The bread cubes and sugar are placed in a bowl and covered with the hot milk for ten minutes.
Two very well beaten eggs (below) are added to the mixture, along with salt, vanilla, lemon extract and melted butter.
The batter is very liquid-y. Pour into an 8 x 8 (or similar size pan). I lined it with aluminum foil, mostly to save clean-up time.
The bread pudding pan is then placed inside a larger one (below). Add hot water to the larger pan (most easily accomplished after it is on the oven rack, to avoid spilling). This water bath helps the custard cook at a more constant temperature, insuring a better result.
My custard did not come out perfectly, despite the water bath. (It is a bit weepy, which may be hard to see in the photograph.) I got "involved" with Facebook while it was in the oven and let it bake a bit too long.

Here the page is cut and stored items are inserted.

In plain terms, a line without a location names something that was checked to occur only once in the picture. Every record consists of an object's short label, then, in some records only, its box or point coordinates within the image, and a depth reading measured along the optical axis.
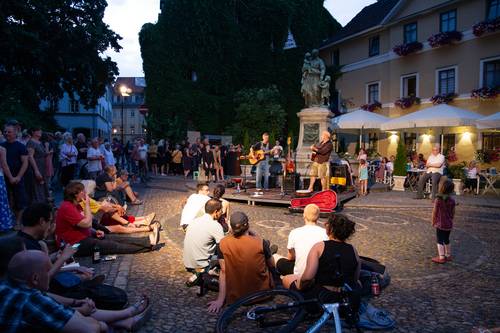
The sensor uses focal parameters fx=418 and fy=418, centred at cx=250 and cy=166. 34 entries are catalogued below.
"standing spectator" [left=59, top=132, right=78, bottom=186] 12.17
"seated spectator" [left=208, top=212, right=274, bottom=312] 4.43
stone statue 15.22
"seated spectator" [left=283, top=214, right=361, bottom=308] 3.96
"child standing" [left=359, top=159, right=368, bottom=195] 14.56
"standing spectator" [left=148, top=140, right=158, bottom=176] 21.19
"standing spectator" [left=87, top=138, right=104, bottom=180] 12.27
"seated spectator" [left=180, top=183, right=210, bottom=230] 7.08
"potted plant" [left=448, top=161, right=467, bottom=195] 15.52
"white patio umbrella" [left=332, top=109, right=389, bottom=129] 21.00
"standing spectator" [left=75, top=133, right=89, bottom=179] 14.50
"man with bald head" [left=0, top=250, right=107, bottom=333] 2.64
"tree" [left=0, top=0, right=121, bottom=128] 15.81
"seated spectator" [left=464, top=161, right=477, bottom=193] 15.56
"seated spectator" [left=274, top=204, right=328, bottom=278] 4.73
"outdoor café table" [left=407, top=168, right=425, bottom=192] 16.88
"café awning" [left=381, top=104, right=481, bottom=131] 16.83
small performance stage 11.78
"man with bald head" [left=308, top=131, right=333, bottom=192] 11.73
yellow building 20.95
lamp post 19.42
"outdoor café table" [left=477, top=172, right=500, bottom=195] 15.05
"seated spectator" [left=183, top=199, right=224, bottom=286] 5.35
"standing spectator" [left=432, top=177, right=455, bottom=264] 6.49
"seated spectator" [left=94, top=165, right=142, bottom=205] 8.87
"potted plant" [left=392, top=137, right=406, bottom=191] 16.45
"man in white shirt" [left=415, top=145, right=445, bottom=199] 12.61
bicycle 3.54
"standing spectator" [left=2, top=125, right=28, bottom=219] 7.56
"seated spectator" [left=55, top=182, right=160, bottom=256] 5.98
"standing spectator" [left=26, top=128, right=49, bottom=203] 8.20
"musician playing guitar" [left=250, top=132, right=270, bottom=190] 13.45
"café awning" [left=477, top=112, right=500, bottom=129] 14.86
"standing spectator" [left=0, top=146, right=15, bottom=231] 6.71
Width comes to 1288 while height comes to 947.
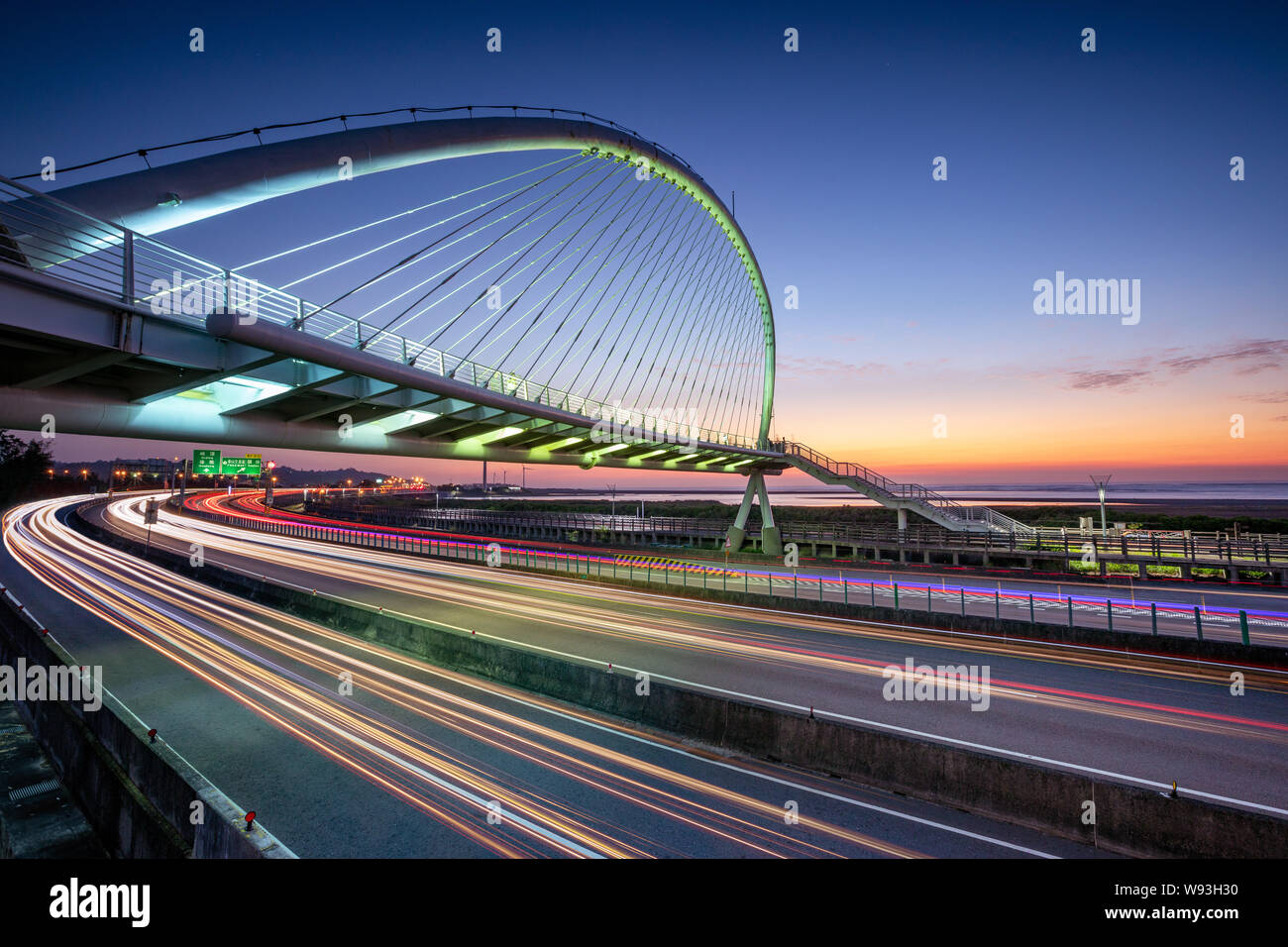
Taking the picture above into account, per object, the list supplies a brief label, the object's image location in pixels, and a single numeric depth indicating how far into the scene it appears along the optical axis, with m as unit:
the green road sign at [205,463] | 37.25
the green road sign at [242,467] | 40.47
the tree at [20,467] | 75.25
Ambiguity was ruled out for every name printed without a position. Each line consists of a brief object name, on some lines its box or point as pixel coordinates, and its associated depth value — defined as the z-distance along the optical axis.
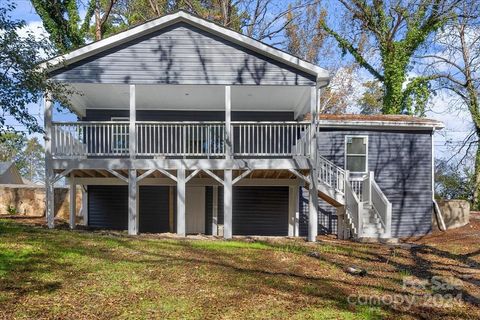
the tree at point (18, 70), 9.93
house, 13.09
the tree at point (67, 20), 21.72
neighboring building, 34.06
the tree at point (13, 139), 11.22
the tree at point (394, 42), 22.69
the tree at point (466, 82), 18.52
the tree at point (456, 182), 25.53
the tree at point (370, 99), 35.07
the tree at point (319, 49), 27.89
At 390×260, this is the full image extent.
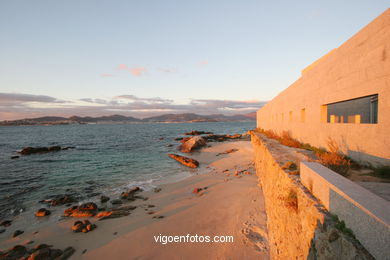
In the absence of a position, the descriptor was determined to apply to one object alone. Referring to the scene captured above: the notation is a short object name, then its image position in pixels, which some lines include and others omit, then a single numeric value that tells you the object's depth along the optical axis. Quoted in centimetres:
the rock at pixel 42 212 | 779
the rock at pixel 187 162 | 1569
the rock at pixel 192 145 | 2442
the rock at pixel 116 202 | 875
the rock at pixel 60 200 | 892
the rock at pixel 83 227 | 649
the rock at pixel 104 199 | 904
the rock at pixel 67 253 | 526
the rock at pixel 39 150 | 2553
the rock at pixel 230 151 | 2136
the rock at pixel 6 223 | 708
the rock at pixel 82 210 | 762
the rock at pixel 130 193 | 937
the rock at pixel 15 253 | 523
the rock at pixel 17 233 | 636
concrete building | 424
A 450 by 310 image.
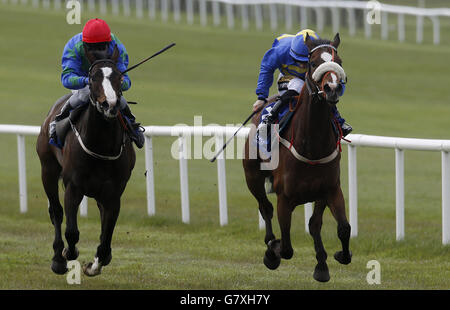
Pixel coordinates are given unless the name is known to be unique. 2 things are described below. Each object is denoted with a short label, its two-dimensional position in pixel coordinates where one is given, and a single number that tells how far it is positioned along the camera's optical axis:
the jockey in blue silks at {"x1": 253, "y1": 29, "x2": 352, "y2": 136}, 15.11
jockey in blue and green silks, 14.87
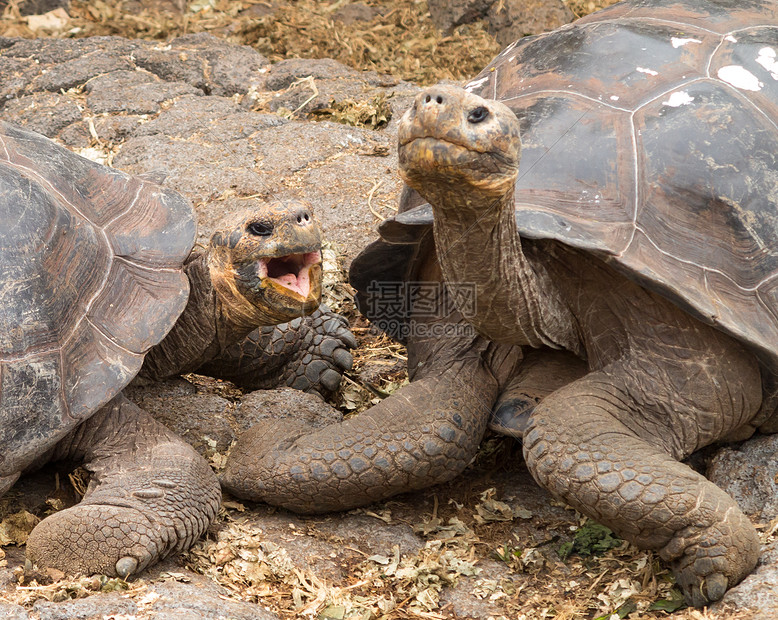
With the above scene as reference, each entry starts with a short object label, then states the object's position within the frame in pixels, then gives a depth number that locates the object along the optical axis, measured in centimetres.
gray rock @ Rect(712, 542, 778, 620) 506
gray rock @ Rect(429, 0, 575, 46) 1505
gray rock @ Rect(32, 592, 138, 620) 482
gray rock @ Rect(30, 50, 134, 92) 1223
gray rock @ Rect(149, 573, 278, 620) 496
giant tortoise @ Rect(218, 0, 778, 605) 549
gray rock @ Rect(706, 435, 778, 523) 607
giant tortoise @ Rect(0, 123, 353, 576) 589
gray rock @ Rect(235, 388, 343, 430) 745
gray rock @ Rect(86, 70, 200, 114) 1181
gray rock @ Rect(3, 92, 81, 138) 1140
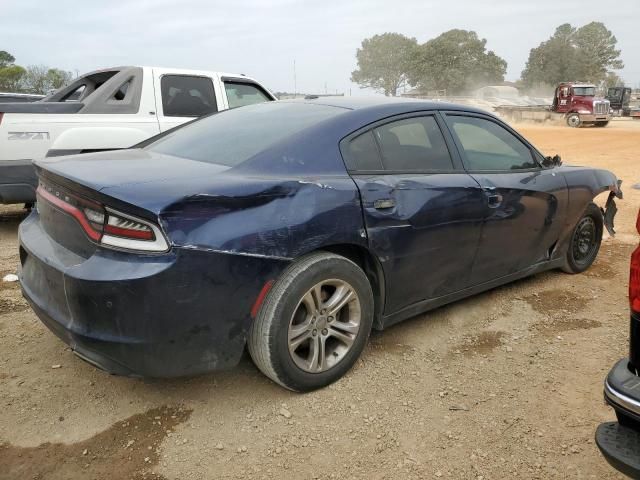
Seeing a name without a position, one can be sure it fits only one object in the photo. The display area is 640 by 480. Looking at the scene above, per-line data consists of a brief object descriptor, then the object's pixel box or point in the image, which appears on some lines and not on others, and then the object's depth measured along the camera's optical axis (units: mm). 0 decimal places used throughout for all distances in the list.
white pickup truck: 5230
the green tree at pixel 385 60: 90312
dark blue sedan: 2207
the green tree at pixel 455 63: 79375
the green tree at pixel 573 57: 79375
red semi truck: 28312
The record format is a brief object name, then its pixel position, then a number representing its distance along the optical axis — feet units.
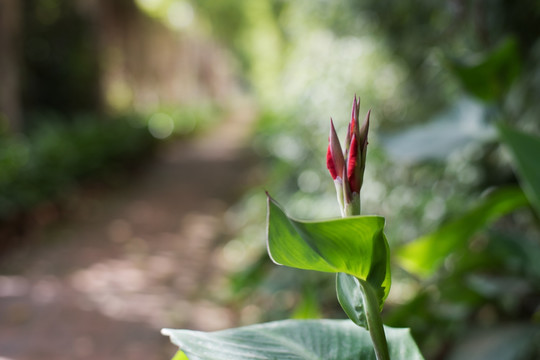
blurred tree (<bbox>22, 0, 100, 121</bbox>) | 31.09
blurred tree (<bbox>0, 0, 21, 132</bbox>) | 21.83
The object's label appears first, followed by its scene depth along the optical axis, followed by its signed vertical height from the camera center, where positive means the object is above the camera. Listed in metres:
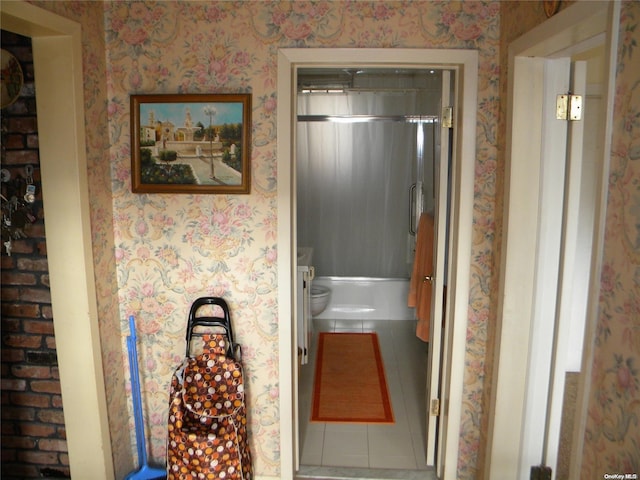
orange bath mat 3.05 -1.47
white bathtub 4.69 -1.21
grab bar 4.37 -0.30
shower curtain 4.41 -0.09
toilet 4.33 -1.12
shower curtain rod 3.92 +0.46
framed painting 2.10 +0.14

Still, it was delicious, even if the consistency was not absolutely perfect.
I had to let this bake for over one hour, not the 45 minutes called for, as it was still quite loose at that point. The custard should jiggle a bit, but not be too firm. It will continue to bake as it cools in the hot liquid. Remove from the pan, plate and add a sprinkling of cinnamon on top for both appearance and flavor. And then, enjoy!